Inspiration

We love building projects. Well, maybe love building too much. We realized recently that we sometimes do too much building and not enough talking. Yet diversity of perspectives is critical when figuring out where to take a project. So, in addition to going out of our way to talk to more people from more perspectives, we build walksoflife.ai.

What it does

A user can input an idea along with a sample size. Next, a random set of "personas", designed to replicate a random sample of the American population (via the census data) is produced and are each polled on the idea. Using the results of this polling, a user can then see the validity of their idea from people of all different backgrounds on the dashboard. This includes breakdowns by different "persona" characteristics, considerations for the idea, and the personas that best and worst fit their market. From here there are 4 things that can be done:

  1. Chat: You can choose a strongly opinionated persona to chat about your idea with, be it good or bad. They come opinionated but ready to openly discuss your idea.
  2. Focus Groups: A focus group of "personas" is generated and they are each told to produce an opinion on the idea. Then, they perform an iterative process where they round-table their opinions and see if they change. This information is then displayed to the user, where they can see each member of the focus group's traits, initial stance, and final stance along with any persuasive arguments for or against that may have swayed them.
  3. Alpha Testing: You can choose a single persona from your persona pool. From here, the persona is then dropped into a simulated testing environment for your idea where they iteratively test your idea and learn how it operates / potential flaws. This information is stored as a "testing journal." This journal is then analyzed and a list of ~10 considerations that the user might want to think about is generated. These considerations are meant to help the user address future roadblocks before they even arrive. It is basically an MVP tester before an MVP exists. This data is also displayed on a new page where the user can see the considerations and the testing log.

How we built it

Persona generation and all GPT calls were made on the backend using TypeScript. The results of these generations were then passed via json to python files that then produced statistical and sentiment analysis that are then passed onto our PostgreSQL database, which is queried from our frontend. As for additional features mentioned above, they were all accessed directly via routes made from the TypeScript Backend. The frontend was built in TypeScript with React (NextJS).

Challenges we ran into

We had some integration hell when first merged the frontend and the backend. We needed the data science advantages of Python and also the quick development and reliability of Typescript, so we had to work out some kinks with combining Python venvs and npm packages. We tried a lot of features fast, and one we partially built but didn't quite think was ready to ship was an automatic PDF report generator which caused us trouble when using the FPDF python library. We think this is important for making our analysis more accessible and presentable in a business context. Also, when generating custom bitmojis for all personas, a web scraping approach was first taken which had lackluster results, and thus was replaced with a C script that generated custom low poly bitmojis.
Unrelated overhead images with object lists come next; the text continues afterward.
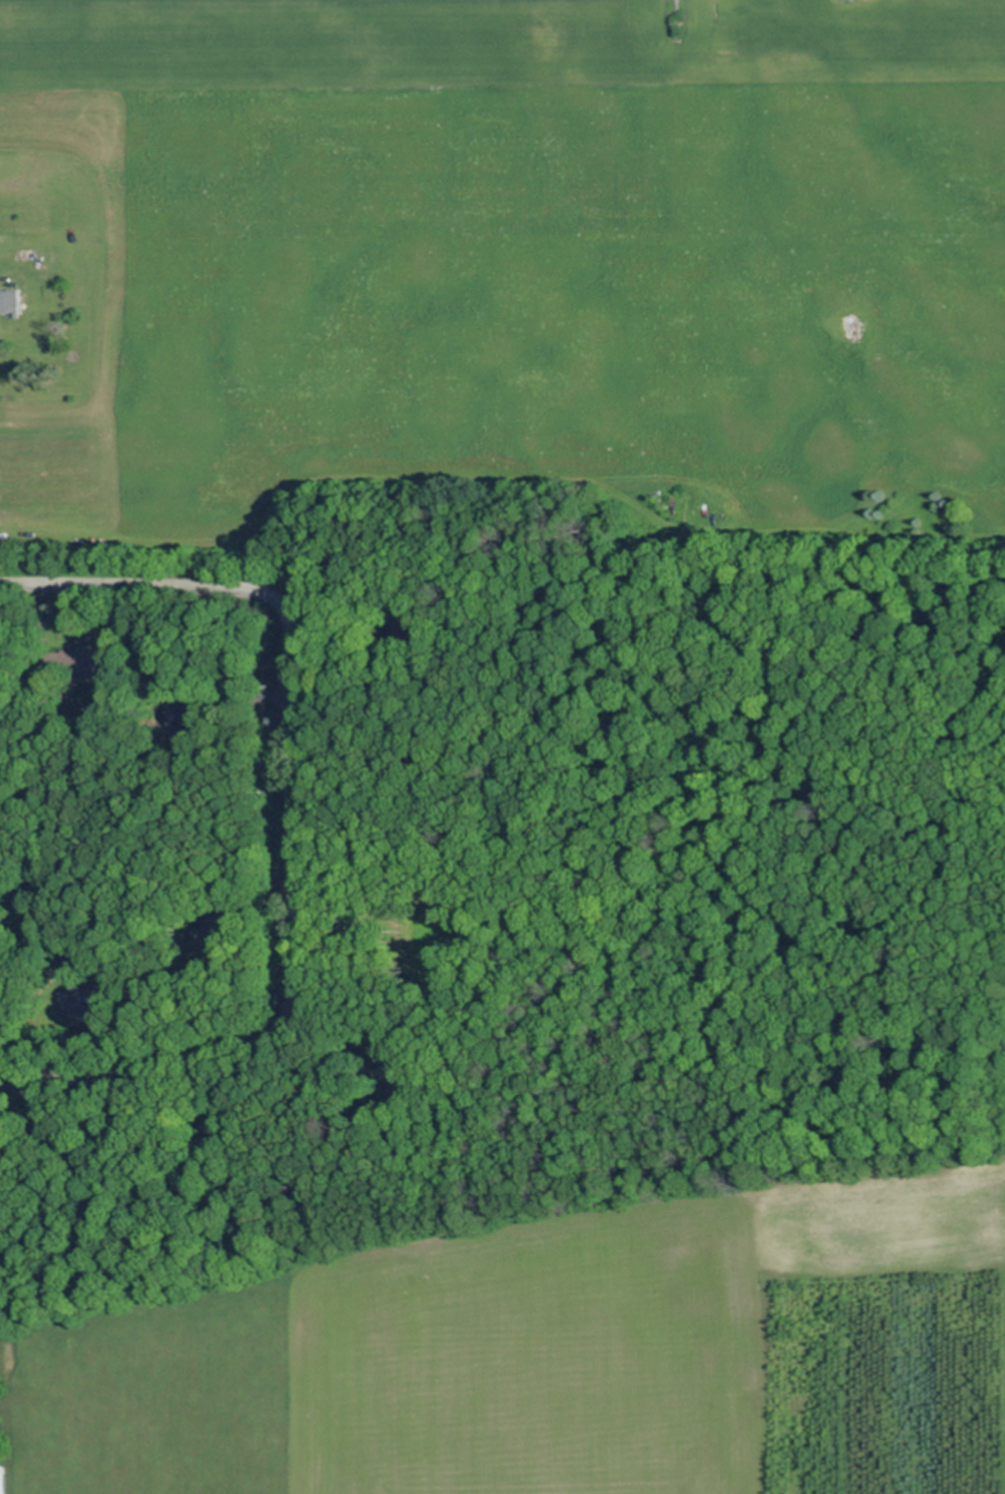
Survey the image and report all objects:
building: (11, 301)
road: (140, 586)
road: (293, 830)
road: (125, 1066)

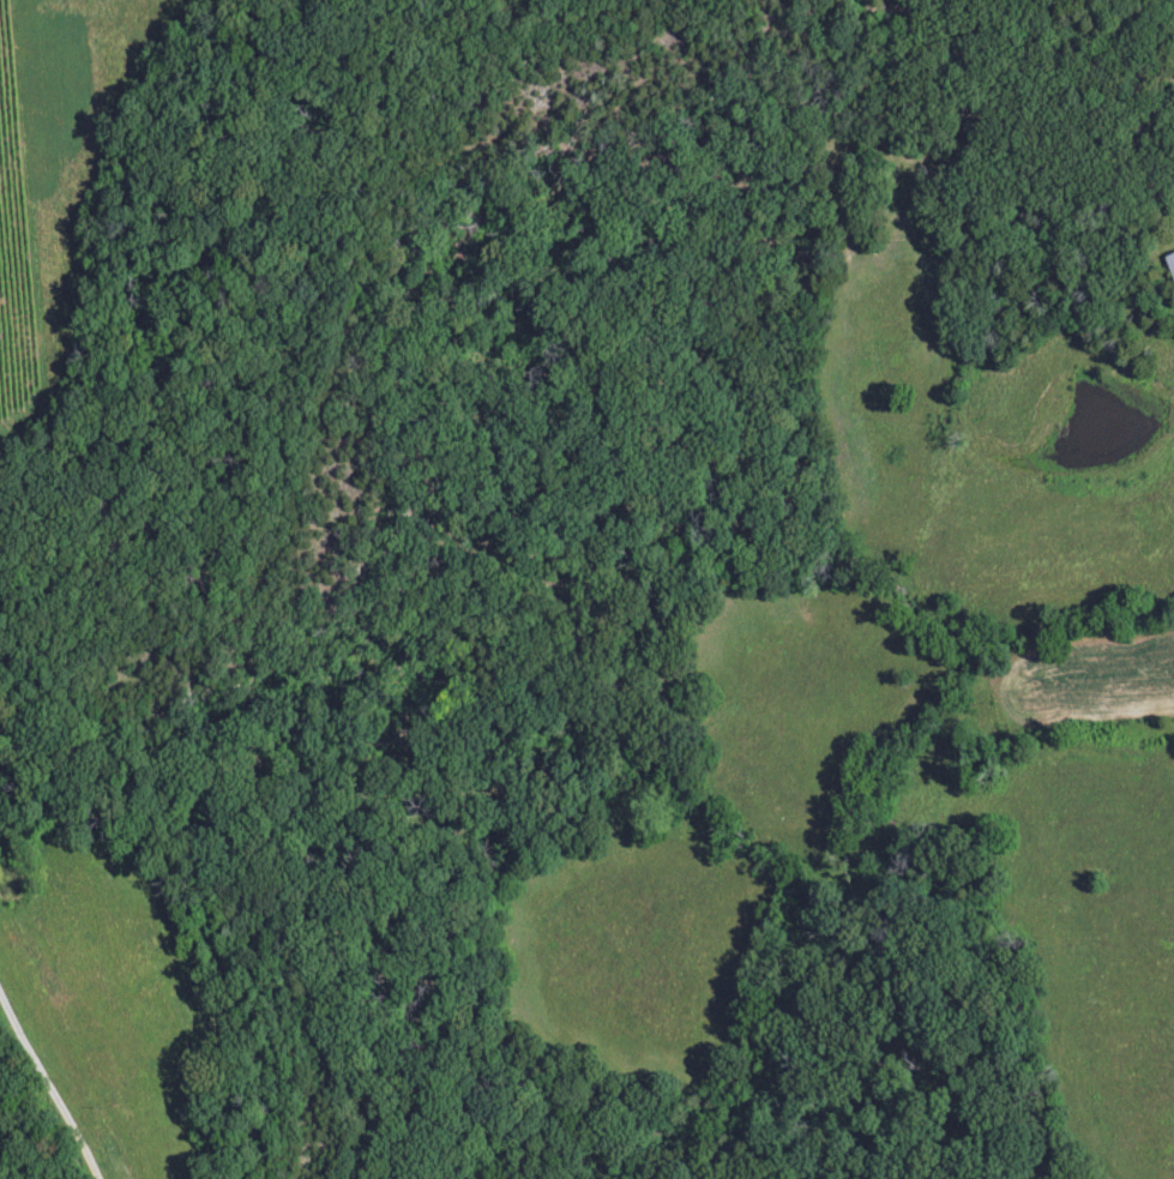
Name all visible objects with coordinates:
road: (825, 150)
building: (1169, 266)
building: (71, 1034)
road: (47, 1087)

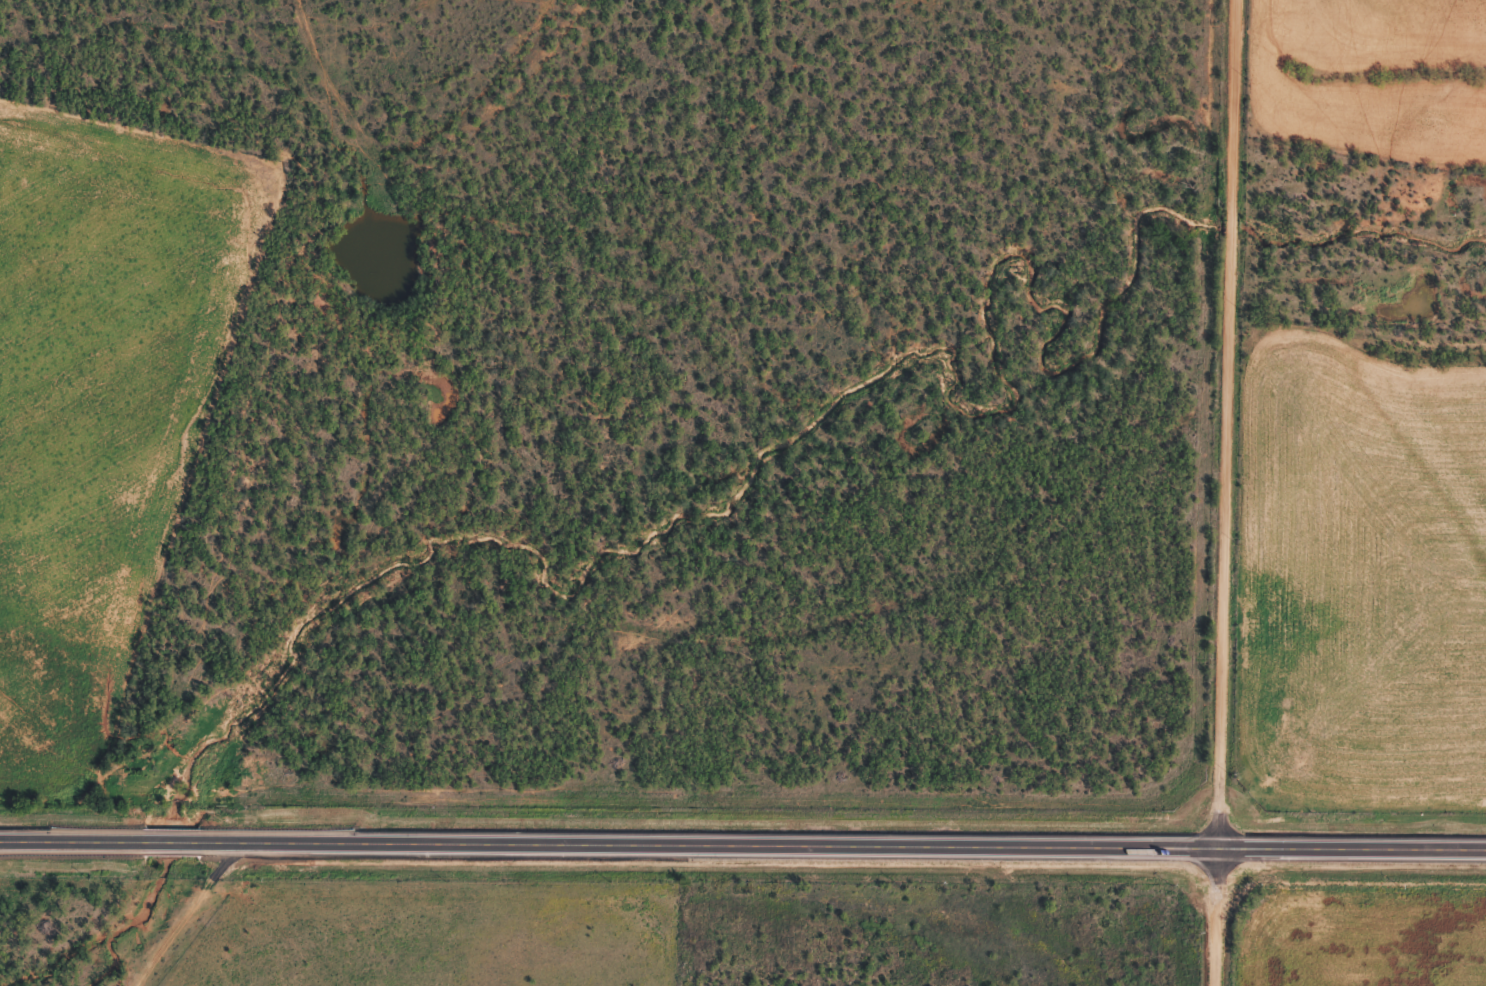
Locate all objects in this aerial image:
road: (1224, 427)
road: (743, 853)
road: (1215, 920)

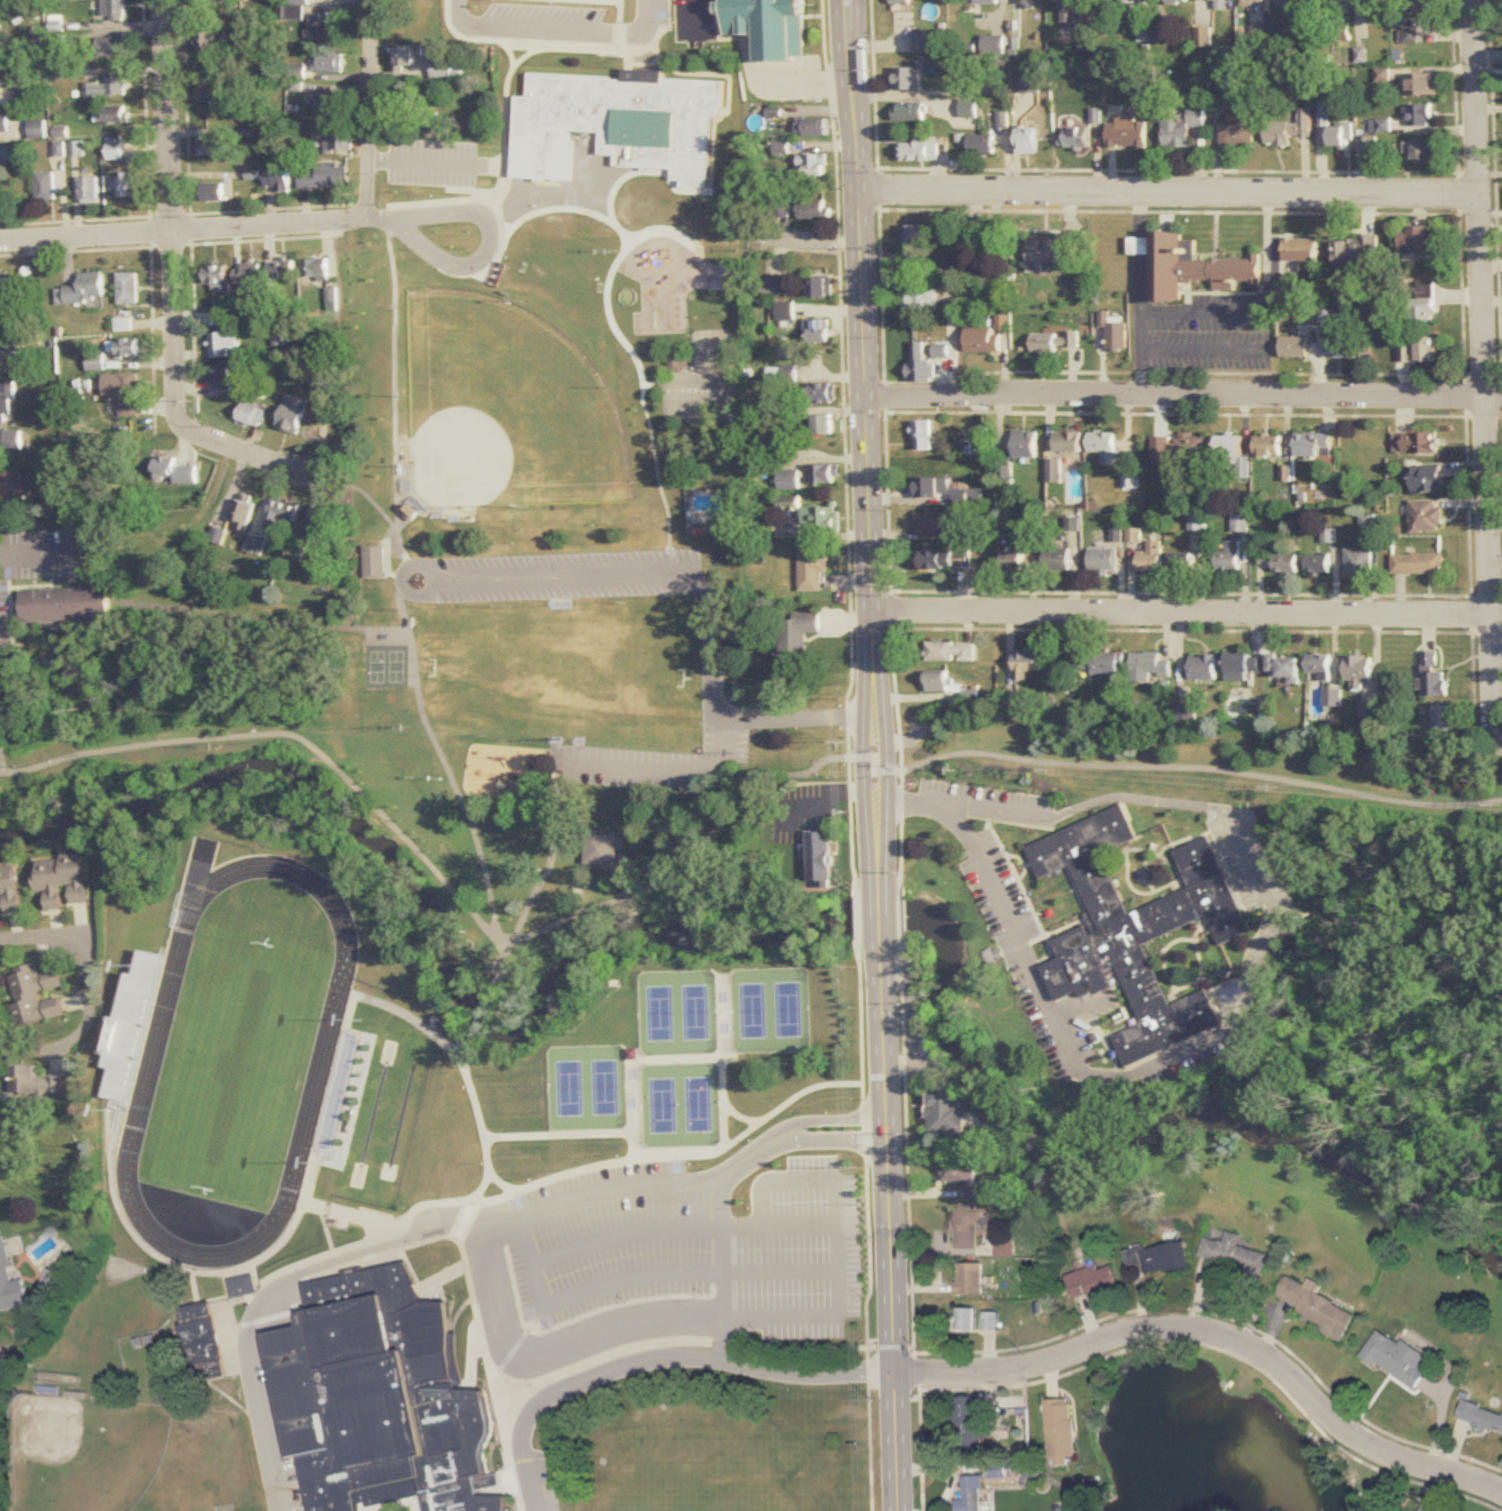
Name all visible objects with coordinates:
building: (1217, 0)
building: (904, 1)
building: (989, 1)
building: (1329, 1)
building: (209, 2)
building: (1135, 2)
building: (1179, 2)
building: (1256, 2)
building: (1291, 3)
building: (1377, 3)
building: (1031, 4)
building: (1419, 6)
building: (117, 11)
building: (1069, 11)
road: (696, 16)
building: (58, 24)
building: (767, 26)
building: (326, 27)
road: (553, 30)
building: (1410, 32)
building: (1089, 37)
building: (208, 42)
building: (921, 42)
building: (59, 45)
building: (114, 48)
building: (409, 57)
building: (328, 64)
building: (441, 69)
building: (907, 79)
road: (804, 81)
building: (1032, 83)
building: (1422, 84)
building: (110, 87)
building: (972, 88)
building: (211, 94)
building: (29, 97)
building: (327, 101)
road: (369, 108)
building: (970, 109)
building: (910, 112)
building: (1419, 115)
building: (117, 117)
building: (1004, 120)
building: (5, 122)
building: (617, 124)
building: (1381, 125)
building: (1240, 126)
building: (811, 127)
building: (1183, 127)
building: (40, 129)
building: (1290, 129)
building: (1128, 133)
building: (1341, 136)
building: (1077, 137)
building: (340, 141)
building: (1029, 141)
building: (983, 145)
building: (1367, 145)
building: (215, 148)
building: (60, 149)
building: (79, 149)
building: (920, 150)
building: (117, 151)
building: (1422, 152)
building: (4, 156)
building: (812, 165)
building: (323, 176)
building: (278, 178)
building: (47, 186)
building: (124, 187)
building: (92, 190)
road: (1167, 190)
building: (214, 192)
road: (604, 193)
building: (0, 203)
road: (68, 203)
road: (79, 203)
building: (812, 210)
road: (1140, 213)
road: (364, 219)
road: (180, 231)
building: (917, 235)
road: (782, 240)
building: (1421, 240)
road: (1140, 245)
road: (486, 246)
building: (1300, 251)
road: (1268, 252)
building: (1357, 252)
building: (1050, 253)
building: (1190, 268)
building: (283, 269)
building: (315, 270)
building: (216, 276)
building: (247, 276)
building: (774, 288)
building: (128, 289)
building: (820, 289)
building: (83, 291)
road: (172, 294)
building: (331, 299)
building: (979, 299)
building: (2, 300)
building: (920, 301)
building: (785, 312)
building: (1425, 314)
road: (1140, 324)
road: (1264, 330)
building: (818, 331)
road: (858, 332)
building: (1115, 334)
building: (981, 340)
building: (1054, 342)
building: (220, 345)
building: (1341, 346)
building: (1295, 348)
building: (125, 349)
park: (712, 350)
building: (1419, 351)
building: (9, 363)
building: (96, 363)
building: (675, 363)
road: (1486, 369)
building: (921, 371)
building: (220, 379)
building: (322, 389)
building: (124, 392)
building: (822, 394)
road: (1181, 394)
building: (8, 399)
road: (393, 401)
park: (699, 402)
park: (507, 408)
building: (291, 414)
building: (250, 415)
building: (823, 425)
building: (924, 436)
road: (649, 439)
building: (11, 441)
building: (1069, 443)
building: (1422, 443)
building: (1024, 444)
building: (1315, 445)
building: (1269, 446)
building: (1105, 448)
building: (1192, 448)
building: (1235, 455)
building: (1053, 471)
building: (174, 473)
building: (825, 474)
building: (788, 480)
building: (1427, 480)
building: (932, 489)
building: (14, 491)
road: (369, 501)
building: (789, 507)
building: (283, 511)
building: (244, 513)
building: (1426, 518)
building: (821, 519)
building: (1239, 523)
building: (932, 524)
building: (325, 526)
building: (719, 527)
building: (145, 539)
building: (256, 545)
road: (38, 554)
parking lot: (41, 555)
building: (1229, 556)
building: (1150, 558)
building: (1102, 560)
building: (1056, 561)
building: (1279, 561)
building: (372, 562)
building: (1014, 562)
building: (1359, 562)
road: (385, 563)
building: (1182, 563)
building: (1319, 564)
building: (1419, 564)
building: (151, 565)
building: (812, 568)
road: (35, 570)
road: (52, 570)
parking lot: (547, 577)
road: (41, 586)
road: (700, 587)
park: (464, 589)
building: (66, 606)
road: (12, 611)
road: (1181, 614)
road: (258, 621)
parking lot: (5, 627)
building: (797, 636)
road: (69, 640)
building: (950, 652)
building: (1097, 664)
building: (1025, 665)
building: (1242, 666)
building: (1319, 666)
park: (384, 667)
building: (1146, 667)
building: (1203, 667)
building: (1285, 669)
building: (1358, 670)
park: (559, 673)
building: (1433, 677)
building: (941, 683)
road: (737, 693)
building: (1332, 698)
road: (726, 703)
road: (726, 704)
building: (1443, 721)
parking lot: (727, 742)
park: (1207, 762)
road: (0, 763)
road: (443, 763)
road: (874, 764)
road: (885, 767)
parking lot: (630, 768)
road: (861, 768)
road: (1201, 769)
road: (667, 772)
road: (826, 793)
road: (959, 806)
building: (600, 850)
building: (820, 857)
road: (548, 862)
road: (1256, 877)
building: (60, 880)
road: (877, 880)
road: (441, 884)
building: (9, 889)
road: (1005, 908)
road: (878, 917)
river: (756, 932)
building: (1139, 932)
road: (84, 946)
road: (501, 962)
building: (34, 996)
road: (482, 1008)
building: (130, 1029)
track: (322, 1058)
building: (34, 1084)
park: (384, 1084)
park: (416, 1090)
building: (945, 1112)
building: (819, 1134)
road: (776, 1136)
road: (485, 1151)
park: (364, 1163)
park: (397, 1174)
building: (963, 1176)
road: (642, 1184)
building: (829, 1211)
road: (777, 1222)
road: (740, 1224)
road: (890, 1227)
building: (968, 1227)
road: (622, 1235)
building: (1233, 1253)
parking lot: (611, 1254)
building: (1164, 1257)
building: (832, 1267)
road: (719, 1269)
road: (780, 1272)
road: (840, 1276)
building: (970, 1278)
building: (1091, 1280)
building: (9, 1281)
building: (240, 1284)
road: (587, 1285)
road: (275, 1286)
building: (1314, 1304)
building: (965, 1318)
building: (989, 1320)
road: (1217, 1336)
road: (555, 1338)
building: (201, 1341)
building: (1396, 1356)
road: (655, 1358)
building: (372, 1398)
building: (1480, 1416)
building: (968, 1421)
building: (1060, 1430)
park: (84, 1451)
building: (970, 1494)
building: (1426, 1507)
Accomplishments that we're proud of

Everything shipped is fully functional and usable on the web (see our url), we are really proud of that. Additionally, we were at first afraid that emergent behaviour would be difficult to produce, but through the use of multiple agents and layered prompting, we actually had really interesting and statistically significant results.

What we learned

We learned how valuable it is to take an hour or two to plan out the architecture before staring to code and commit. This really helped us when building out additional features and when modifying/debugging the existing codebase. Also, we're glad that we were able to cut our losses on features that were either too complex or simply didn't fit with the project.

What's next for WalksOfLife

A few things are on the horizon in the short term. First of all, the PDF generator that we mentioned above is almost shippable and with a bit more effort and time will be extremely robust and useful for users. Additionally, a feature that we built out on the backend but didn't end up implementing on the frontend was "debates" which pitted the most "pro idea" persona against the most "anti idea" persona to see what emergent behaviour would result. Finally, we really want to expand the existing persona model using and even more expansive class structure, as well as use continuous python web scraping with more granular census data.

The best part: getting unique perspectives aren't just valuable when you come up with ideas. Perspectives are valuable when you come up with anything. All walks of life have a place, and we want our tool to empower everyone.